Retour sur l'histoire Gérald Darmanin face à Apolline de Malherbe la semaine passée. Le ministre de l'Intérieur, invité sur BFM TV par cette journaliste, se montre agressif vis-à-vis d'elle, gêné par une question qu'elle lui pose. Se posant en "mâle dominant", il l'accuse de propos populistes et lâche cette phrase qu'il répète plusieurs fois : "calmez-vous, ça va bien se passer". Alors qu'il est dérangé par la question qu'elle pose, il lui retourne la responsabilité du dérapage de leur échange, il lui fait endosser le costume de la personne qui aurait perdu ses nerfs. Il cherche à dominer son interlocutrice, il veut prendre le dessus sur elle et sous-entend qu'elle ne sait pas se maîtriser. Ce, alors qu'elle parvient justement à rester calme.
Cela renvoie à cette idée que les femmes seraient incapables de se contrôler, ainsi que l'analysait l'autrice Titiou Lecoq hier sur France inter. Selon elle, au travers de l'histoire, les femmes auraient été vues comme incapables de contrôler ce qui sort de leur corps - la menstruation - et donc, "on ne peut pas attendre d'elles un raisonnement intellectuel et sain". Les femmes seraient incapables de se maîtriser. Intimer l'ordre à une femme de se calmer, lui balancer que "ça va bien se passer", c'est la renvoyer de fait à cette idée-là : elle est une femme, elle ne sait pas se maîtriser.
Quelques jours plus tard, le ministre de l'Intérieur est invité sur LCI où Ruth Elkrief revient sur cette histoire. Elle lui demande de respecter les questions et le travail des journalistes. Il considère pour sa part qu'il n'a été ni sexiste ni misogyne face à Apolline de Malherbe et revendique le droit de "pouvoir parler un langage populaire". Il ajoute que "si la vie politique et la vie médiatique, c'est un langage aseptisé, technocratique et j'ose le mot, parisien, alors je ne me reconnais évidemment pas dedans". On aurait envie de lui répondre que s'il ne s'y reconnaît pas, libre à lui d'aller faire autre chose, on ne le retient pas... Mais surtout, quand il considère qu'une phrase telle que "ça va bien se passer" n'est que la manifestation d'un langage qui serait populaire, cela pose question. D'abord parce que ces mots ne sont généralement prononcés que par des personnes qui cherchent à en imposer. Ou plus calmement par des parents qui souhaitent rassurer leur enfant. Dans la vie de tous les jours, entre adultes, on n'utilise pas cette rhétorique-là. Et d'autant plus quand on est un homme politique, un membre de gouvernement, et que l'on s'exprime sur une chaîne de télévision à grande écoute. On peut ne pas utiliser un langage aseptisé mais demeurer respectueux de la personne avec laquelle on échange.

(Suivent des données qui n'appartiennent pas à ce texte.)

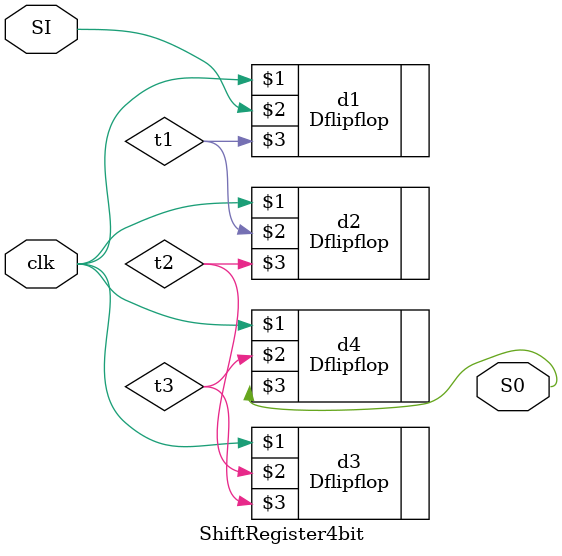
<source format=v>
`timescale 1ns / 1ps


module ShiftRegister4bit(
input clk,SI,
output S0
    );  
wire t1,t2,t3;
    
Dflipflop d1(clk,SI,t1,);
Dflipflop d2(clk,t1,t2,);
Dflipflop d3(clk,t2,t3,);
Dflipflop d4(clk,t3,S0,);    

endmodule

</source>
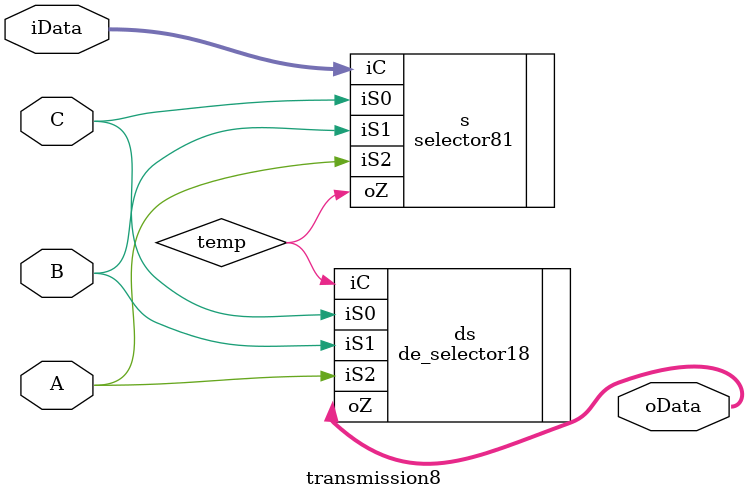
<source format=v>
`timescale 1ns / 1ps


module transmission8(
    input [7:0] iData,
    input A,
    input B,
    input C,
    output [7:0] oData
    );
    wire temp;
    selector81 s(.iC(iData),.iS2(A),.iS1(B),.iS0(C),.oZ(temp));
    de_selector18 ds(.iC(temp),.iS2(A),.iS1(B),.iS0(C),.oZ(oData));
endmodule

</source>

Ensuite, il faut écouter cet épisode du podcast Mansplaining sur Slate.fr pour avoir une autre lecture de cette histoire. En effet, pour le journaliste Thomas Messias, le "ça va bien se passer" est "devenu un élément essentiel de la panoplie des masculinistes plus ou moins aguerris". Prononcée et répétée par Gérald Darmanin, elle peut être considérée comme un clin d'oeil aux masculinistes, une volonté de leur indiquer que leur vocabulaire entre dans le langage courant. En ce sens, l'utilisation de ces mots par le ministre de l'Intérieur serait porteuse de danger, source d'inquiétude.

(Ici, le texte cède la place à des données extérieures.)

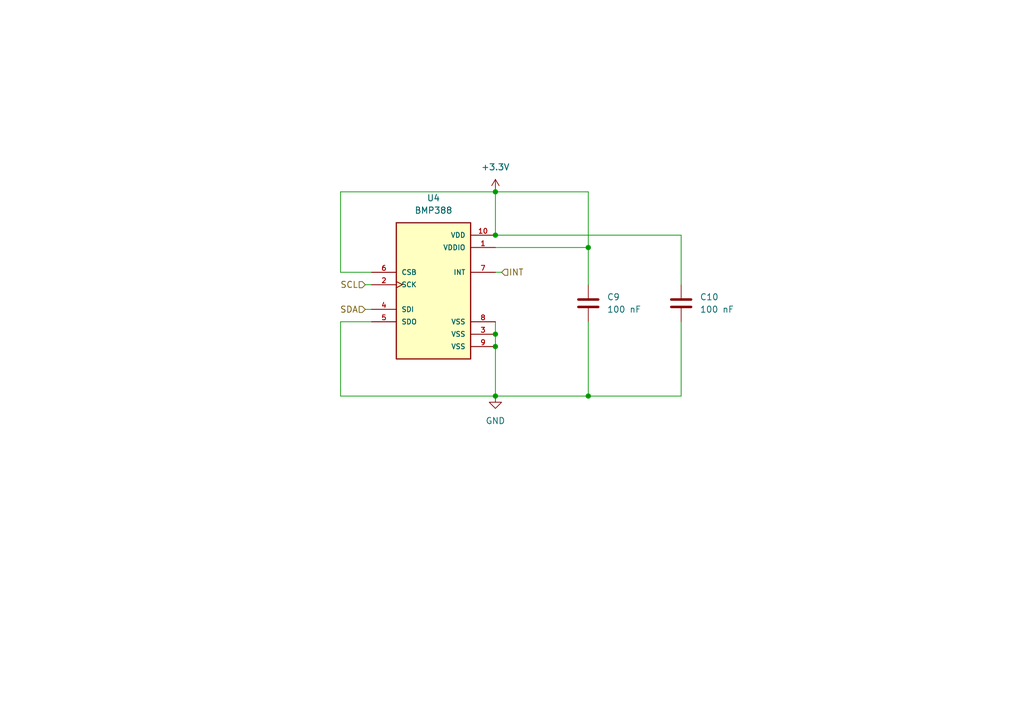
<source format=kicad_sch>
(kicad_sch
	(version 20231120)
	(generator "eeschema")
	(generator_version "8.0")
	(uuid "edacaa3a-1f8c-4a18-b2c1-4ae90cf4893b")
	(paper "A5")
	
	(junction
		(at 101.6 68.58)
		(diameter 0)
		(color 0 0 0 0)
		(uuid "18d6e6af-582b-4972-a9be-46ca1926cb9c")
	)
	(junction
		(at 101.6 48.26)
		(diameter 0)
		(color 0 0 0 0)
		(uuid "31a95f28-5d58-42f1-aa98-b96de0321311")
	)
	(junction
		(at 101.6 81.28)
		(diameter 0)
		(color 0 0 0 0)
		(uuid "58ebf784-3bed-4708-90be-a3709102edfd")
	)
	(junction
		(at 120.65 50.8)
		(diameter 0)
		(color 0 0 0 0)
		(uuid "7434fa8e-7188-46c6-81f0-03ebc2915ec8")
	)
	(junction
		(at 101.6 39.37)
		(diameter 0)
		(color 0 0 0 0)
		(uuid "b1fb03aa-3b0f-4426-8430-e122f81f7b19")
	)
	(junction
		(at 101.6 71.12)
		(diameter 0)
		(color 0 0 0 0)
		(uuid "c21c4f25-028e-4f47-8588-1525c3040640")
	)
	(junction
		(at 120.65 81.28)
		(diameter 0)
		(color 0 0 0 0)
		(uuid "fcde36bd-6823-44ca-84de-56b2249634f6")
	)
	(wire
		(pts
			(xy 120.65 50.8) (xy 120.65 39.37)
		)
		(stroke
			(width 0)
			(type default)
		)
		(uuid "178a4e08-c1b0-492c-9701-79aad3cc3acf")
	)
	(wire
		(pts
			(xy 101.6 50.8) (xy 120.65 50.8)
		)
		(stroke
			(width 0)
			(type default)
		)
		(uuid "1cdbe670-4312-4175-bf97-6f65d0bd5a84")
	)
	(wire
		(pts
			(xy 76.2 55.88) (xy 69.85 55.88)
		)
		(stroke
			(width 0)
			(type default)
		)
		(uuid "208f78b0-fbc4-4176-8e08-29751a1c2057")
	)
	(wire
		(pts
			(xy 101.6 66.04) (xy 101.6 68.58)
		)
		(stroke
			(width 0)
			(type default)
		)
		(uuid "20d84c53-deb4-43e0-9df6-2f1706577d14")
	)
	(wire
		(pts
			(xy 101.6 71.12) (xy 101.6 81.28)
		)
		(stroke
			(width 0)
			(type default)
		)
		(uuid "54d042ac-d040-473a-853c-1848332310d6")
	)
	(wire
		(pts
			(xy 101.6 39.37) (xy 101.6 48.26)
		)
		(stroke
			(width 0)
			(type default)
		)
		(uuid "550239d8-3d3d-426c-af7d-5f3977ddb60f")
	)
	(wire
		(pts
			(xy 120.65 66.04) (xy 120.65 81.28)
		)
		(stroke
			(width 0)
			(type default)
		)
		(uuid "590b6046-d44f-445e-b0f4-d7956ffd0906")
	)
	(wire
		(pts
			(xy 76.2 66.04) (xy 69.85 66.04)
		)
		(stroke
			(width 0)
			(type default)
		)
		(uuid "5b2d84f7-f62c-49d0-8ec7-a179437b4dbc")
	)
	(wire
		(pts
			(xy 120.65 81.28) (xy 139.7 81.28)
		)
		(stroke
			(width 0)
			(type default)
		)
		(uuid "5b84f05c-229c-4ac0-948a-f9ef3da8a7a3")
	)
	(wire
		(pts
			(xy 101.6 68.58) (xy 101.6 71.12)
		)
		(stroke
			(width 0)
			(type default)
		)
		(uuid "692a7133-cd6a-4b41-9f8e-4eb215b05644")
	)
	(wire
		(pts
			(xy 69.85 66.04) (xy 69.85 81.28)
		)
		(stroke
			(width 0)
			(type default)
		)
		(uuid "69d43572-724c-48fc-9ad1-bf897e2d44d4")
	)
	(wire
		(pts
			(xy 69.85 39.37) (xy 101.6 39.37)
		)
		(stroke
			(width 0)
			(type default)
		)
		(uuid "6a88af5b-812c-45dc-92cd-92d49e2b89a5")
	)
	(wire
		(pts
			(xy 74.93 58.42) (xy 76.2 58.42)
		)
		(stroke
			(width 0)
			(type default)
		)
		(uuid "6e9d8609-122e-46c1-a5c8-a62ba0a0ec4d")
	)
	(wire
		(pts
			(xy 69.85 39.37) (xy 69.85 55.88)
		)
		(stroke
			(width 0)
			(type default)
		)
		(uuid "7118bf17-ad28-4b2c-8546-2403bb4c0690")
	)
	(wire
		(pts
			(xy 120.65 39.37) (xy 101.6 39.37)
		)
		(stroke
			(width 0)
			(type default)
		)
		(uuid "758f144e-6642-4d7e-a8ff-e87bd3bf4aa3")
	)
	(wire
		(pts
			(xy 139.7 48.26) (xy 139.7 58.42)
		)
		(stroke
			(width 0)
			(type default)
		)
		(uuid "810c7e4c-4873-4742-bd29-b4ec66ab9412")
	)
	(wire
		(pts
			(xy 139.7 81.28) (xy 139.7 66.04)
		)
		(stroke
			(width 0)
			(type default)
		)
		(uuid "b441161f-c714-45f0-b49b-3f6f46763f4c")
	)
	(wire
		(pts
			(xy 101.6 48.26) (xy 139.7 48.26)
		)
		(stroke
			(width 0)
			(type default)
		)
		(uuid "b54ca822-8f66-4a5a-9eca-1ece7277a34e")
	)
	(wire
		(pts
			(xy 69.85 81.28) (xy 101.6 81.28)
		)
		(stroke
			(width 0)
			(type default)
		)
		(uuid "b6e60fe5-1b32-4595-9e7c-c5fc96be0c48")
	)
	(wire
		(pts
			(xy 120.65 50.8) (xy 120.65 58.42)
		)
		(stroke
			(width 0)
			(type default)
		)
		(uuid "c0c8d0cb-a92a-436a-96cf-c8faea3d598d")
	)
	(wire
		(pts
			(xy 74.93 63.5) (xy 76.2 63.5)
		)
		(stroke
			(width 0)
			(type default)
		)
		(uuid "d2971956-5e50-4f49-96f0-e511366ea898")
	)
	(wire
		(pts
			(xy 102.87 55.88) (xy 101.6 55.88)
		)
		(stroke
			(width 0)
			(type default)
		)
		(uuid "d71514a5-c70d-4eb5-aae3-287cc42850ee")
	)
	(wire
		(pts
			(xy 101.6 81.28) (xy 120.65 81.28)
		)
		(stroke
			(width 0)
			(type default)
		)
		(uuid "ea267d46-5d29-47fb-a051-0e296c374be4")
	)
	(hierarchical_label "INT"
		(shape input)
		(at 102.87 55.88 0)
		(fields_autoplaced yes)
		(effects
			(font
				(size 1.27 1.27)
			)
			(justify left)
		)
		(uuid "2a14ac6b-6aa0-4041-8387-2afc2aeb898d")
	)
	(hierarchical_label "SDA"
		(shape input)
		(at 74.93 63.5 180)
		(fields_autoplaced yes)
		(effects
			(font
				(size 1.27 1.27)
			)
			(justify right)
		)
		(uuid "3dd462a0-fd2f-47e5-bc4b-10864260e00e")
	)
	(hierarchical_label "SCL"
		(shape input)
		(at 74.93 58.42 180)
		(fields_autoplaced yes)
		(effects
			(font
				(size 1.27 1.27)
			)
			(justify right)
		)
		(uuid "545a4cf6-f17b-4fe2-b010-ca5dd89f126b")
	)
	(symbol
		(lib_id "Device:C")
		(at 120.65 62.23 0)
		(unit 1)
		(exclude_from_sim no)
		(in_bom yes)
		(on_board yes)
		(dnp no)
		(fields_autoplaced yes)
		(uuid "108a0b6f-e1e4-43d0-b265-a5404c743a3d")
		(property "Reference" "C9"
			(at 124.46 60.9599 0)
			(effects
				(font
					(size 1.27 1.27)
				)
				(justify left)
			)
		)
		(property "Value" "100 nF"
			(at 124.46 63.4999 0)
			(effects
				(font
					(size 1.27 1.27)
				)
				(justify left)
			)
		)
		(property "Footprint" ""
			(at 121.6152 66.04 0)
			(effects
				(font
					(size 1.27 1.27)
				)
				(hide yes)
			)
		)
		(property "Datasheet" "~"
			(at 120.65 62.23 0)
			(effects
				(font
					(size 1.27 1.27)
				)
				(hide yes)
			)
		)
		(property "Description" "Unpolarized capacitor"
			(at 120.65 62.23 0)
			(effects
				(font
					(size 1.27 1.27)
				)
				(hide yes)
			)
		)
		(pin "2"
			(uuid "0bdb3f4b-616b-4400-8a8d-b7c02d12c130")
		)
		(pin "1"
			(uuid "4543b759-7a43-42e4-94b9-289e1d90516a")
		)
		(instances
			(project "koziol_drone_v1"
				(path "/851f7638-7e3f-4a0b-8564-e284f39c023a/958eb3f7-c06e-4762-9fe3-16565e4a1f1e"
					(reference "C9")
					(unit 1)
				)
			)
		)
	)
	(symbol
		(lib_id "Device:C")
		(at 139.7 62.23 0)
		(unit 1)
		(exclude_from_sim no)
		(in_bom yes)
		(on_board yes)
		(dnp no)
		(fields_autoplaced yes)
		(uuid "66c275f0-57a1-4ff2-9382-17c9d7e6211c")
		(property "Reference" "C10"
			(at 143.51 60.9599 0)
			(effects
				(font
					(size 1.27 1.27)
				)
				(justify left)
			)
		)
		(property "Value" "100 nF"
			(at 143.51 63.4999 0)
			(effects
				(font
					(size 1.27 1.27)
				)
				(justify left)
			)
		)
		(property "Footprint" ""
			(at 140.6652 66.04 0)
			(effects
				(font
					(size 1.27 1.27)
				)
				(hide yes)
			)
		)
		(property "Datasheet" "~"
			(at 139.7 62.23 0)
			(effects
				(font
					(size 1.27 1.27)
				)
				(hide yes)
			)
		)
		(property "Description" "Unpolarized capacitor"
			(at 139.7 62.23 0)
			(effects
				(font
					(size 1.27 1.27)
				)
				(hide yes)
			)
		)
		(pin "2"
			(uuid "fe4a0cc9-79ae-4e32-9b23-0c7e28ba5cc6")
		)
		(pin "1"
			(uuid "b7e9b454-f0d0-4c80-8e73-6b8b6ddce332")
		)
		(instances
			(project "koziol_drone_v1"
				(path "/851f7638-7e3f-4a0b-8564-e284f39c023a/958eb3f7-c06e-4762-9fe3-16565e4a1f1e"
					(reference "C10")
					(unit 1)
				)
			)
		)
	)
	(symbol
		(lib_id "power:+3.3V")
		(at 101.6 39.37 0)
		(unit 1)
		(exclude_from_sim no)
		(in_bom yes)
		(on_board yes)
		(dnp no)
		(fields_autoplaced yes)
		(uuid "750b090a-9ea7-473d-b636-6fe27b83d998")
		(property "Reference" "#PWR05"
			(at 101.6 43.18 0)
			(effects
				(font
					(size 1.27 1.27)
				)
				(hide yes)
			)
		)
		(property "Value" "+3.3V"
			(at 101.6 34.29 0)
			(effects
				(font
					(size 1.27 1.27)
				)
			)
		)
		(property "Footprint" ""
			(at 101.6 39.37 0)
			(effects
				(font
					(size 1.27 1.27)
				)
				(hide yes)
			)
		)
		(property "Datasheet" ""
			(at 101.6 39.37 0)
			(effects
				(font
					(size 1.27 1.27)
				)
				(hide yes)
			)
		)
		(property "Description" "Power symbol creates a global label with name \"+3.3V\""
			(at 101.6 39.37 0)
			(effects
				(font
					(size 1.27 1.27)
				)
				(hide yes)
			)
		)
		(pin "1"
			(uuid "8607c528-383f-49c4-a0f9-3eb20004769a")
		)
		(instances
			(project "koziol_drone_v1"
				(path "/851f7638-7e3f-4a0b-8564-e284f39c023a/958eb3f7-c06e-4762-9fe3-16565e4a1f1e"
					(reference "#PWR05")
					(unit 1)
				)
			)
		)
	)
	(symbol
		(lib_id "power:GND")
		(at 101.6 81.28 0)
		(unit 1)
		(exclude_from_sim no)
		(in_bom yes)
		(on_board yes)
		(dnp no)
		(fields_autoplaced yes)
		(uuid "7c97db24-fd67-4aed-ac29-4a12138ec6f0")
		(property "Reference" "#PWR06"
			(at 101.6 87.63 0)
			(effects
				(font
					(size 1.27 1.27)
				)
				(hide yes)
			)
		)
		(property "Value" "GND"
			(at 101.6 86.36 0)
			(effects
				(font
					(size 1.27 1.27)
				)
			)
		)
		(property "Footprint" ""
			(at 101.6 81.28 0)
			(effects
				(font
					(size 1.27 1.27)
				)
				(hide yes)
			)
		)
		(property "Datasheet" ""
			(at 101.6 81.28 0)
			(effects
				(font
					(size 1.27 1.27)
				)
				(hide yes)
			)
		)
		(property "Description" "Power symbol creates a global label with name \"GND\" , ground"
			(at 101.6 81.28 0)
			(effects
				(font
					(size 1.27 1.27)
				)
				(hide yes)
			)
		)
		(pin "1"
			(uuid "b44ce9cf-aab8-46f2-9f60-f81cc12f59b9")
		)
		(instances
			(project "koziol_drone_v1"
				(path "/851f7638-7e3f-4a0b-8564-e284f39c023a/958eb3f7-c06e-4762-9fe3-16565e4a1f1e"
					(reference "#PWR06")
					(unit 1)
				)
			)
		)
	)
	(symbol
		(lib_id "BMP388:BMP388")
		(at 88.9 60.96 0)
		(unit 1)
		(exclude_from_sim no)
		(in_bom yes)
		(on_board yes)
		(dnp no)
		(fields_autoplaced yes)
		(uuid "e22f76ce-f997-4ca1-a193-81bf43920bc6")
		(property "Reference" "U4"
			(at 88.9 40.64 0)
			(effects
				(font
					(size 1.27 1.27)
				)
			)
		)
		(property "Value" "BMP388"
			(at 88.9 43.18 0)
			(effects
				(font
					(size 1.27 1.27)
				)
			)
		)
		(property "Footprint" "koziol_drone_footprints:BMP388"
			(at 88.9 60.96 0)
			(effects
				(font
					(size 1.27 1.27)
				)
				(justify bottom)
				(hide yes)
			)
		)
		(property "Datasheet" ""
			(at 88.9 60.96 0)
			(effects
				(font
					(size 1.27 1.27)
				)
				(hide yes)
			)
		)
		(property "Description" ""
			(at 88.9 60.96 0)
			(effects
				(font
					(size 1.27 1.27)
				)
				(hide yes)
			)
		)
		(property "MF" "Bosch Sensortec"
			(at 88.9 60.96 0)
			(effects
				(font
					(size 1.27 1.27)
				)
				(justify bottom)
				(hide yes)
			)
		)
		(property "Description_1" "\nPressure Sensor 4.35PSI ~ 18.13PSI (30kPa ~ 125kPa) Absolute - - 10-WFLGA\n"
			(at 88.9 60.96 0)
			(effects
				(font
					(size 1.27 1.27)
				)
				(justify bottom)
				(hide yes)
			)
		)
		(property "Package" "WFLGA-10 Bosch Tools"
			(at 88.9 60.96 0)
			(effects
				(font
					(size 1.27 1.27)
				)
				(justify bottom)
				(hide yes)
			)
		)
		(property "Price" "None"
			(at 88.9 60.96 0)
			(effects
				(font
					(size 1.27 1.27)
				)
				(justify bottom)
				(hide yes)
			)
		)
		(property "Check_prices" "https://www.snapeda.com/parts/BMP388/Bosch+Sensortec/view-part/?ref=eda"
			(at 88.9 60.96 0)
			(effects
				(font
					(size 1.27 1.27)
				)
				(justify bottom)
				(hide yes)
			)
		)
		(property "STANDARD" "IPC 7351B"
			(at 88.9 60.96 0)
			(effects
				(font
					(size 1.27 1.27)
				)
				(justify bottom)
				(hide yes)
			)
		)
		(property "PARTREV" "1.1"
			(at 88.9 60.96 0)
			(effects
				(font
					(size 1.27 1.27)
				)
				(justify bottom)
				(hide yes)
			)
		)
		(property "SnapEDA_Link" "https://www.snapeda.com/parts/BMP388/Bosch+Sensortec/view-part/?ref=snap"
			(at 88.9 60.96 0)
			(effects
				(font
					(size 1.27 1.27)
				)
				(justify bottom)
				(hide yes)
			)
		)
		(property "MP" "BMP388"
			(at 88.9 60.96 0)
			(effects
				(font
					(size 1.27 1.27)
				)
				(justify bottom)
				(hide yes)
			)
		)
		(property "Availability" "In Stock"
			(at 88.9 60.96 0)
			(effects
				(font
					(size 1.27 1.27)
				)
				(justify bottom)
				(hide yes)
			)
		)
		(property "MANUFACTURER" "BOSCH"
			(at 88.9 60.96 0)
			(effects
				(font
					(size 1.27 1.27)
				)
				(justify bottom)
				(hide yes)
			)
		)
		(pin "1"
			(uuid "4a1ec389-fd03-4462-94b2-c956c9a6080c")
		)
		(pin "9"
			(uuid "fe780d67-e304-4f2c-9b66-f8ce212c5929")
		)
		(pin "5"
			(uuid "ae0cfc8d-1c33-4d5a-81f9-8b137b960b8f")
		)
		(pin "7"
			(uuid "bdd083d1-d4d7-4640-8bea-e0c4be6aa53d")
		)
		(pin "8"
			(uuid "e8c65e78-368a-4b4f-a341-cf948bd2ac82")
		)
		(pin "3"
			(uuid "0263de50-bec6-4abf-b11e-6ac5b10c61a3")
		)
		(pin "2"
			(uuid "7d4158d2-75c0-49cb-b656-df0385964fb7")
		)
		(pin "4"
			(uuid "0829eafc-7219-48e7-aaa1-4c0c37e01f09")
		)
		(pin "10"
			(uuid "7a1a274d-45ed-4b64-b9da-59b7e7398d9d")
		)
		(pin "6"
			(uuid "53ea1989-3342-4375-8c1d-7f06d9bb185e")
		)
		(instances
			(project "koziol_drone_v1"
				(path "/851f7638-7e3f-4a0b-8564-e284f39c023a/958eb3f7-c06e-4762-9fe3-16565e4a1f1e"
					(reference "U4")
					(unit 1)
				)
			)
		)
	)
)
</source>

Enfin, il est aussi intéressant d'écouter l'analyse du politologue Clément Viktorovitch ici : Gérald Darmanin, l'implicite sexiste.
Une question demeure : Gérald Darmanin se serait-il exprimé de la sorte si le journaliste face à lui avait été un homme ? Edouard Philippe assure que oui. On me permettra d'en douter.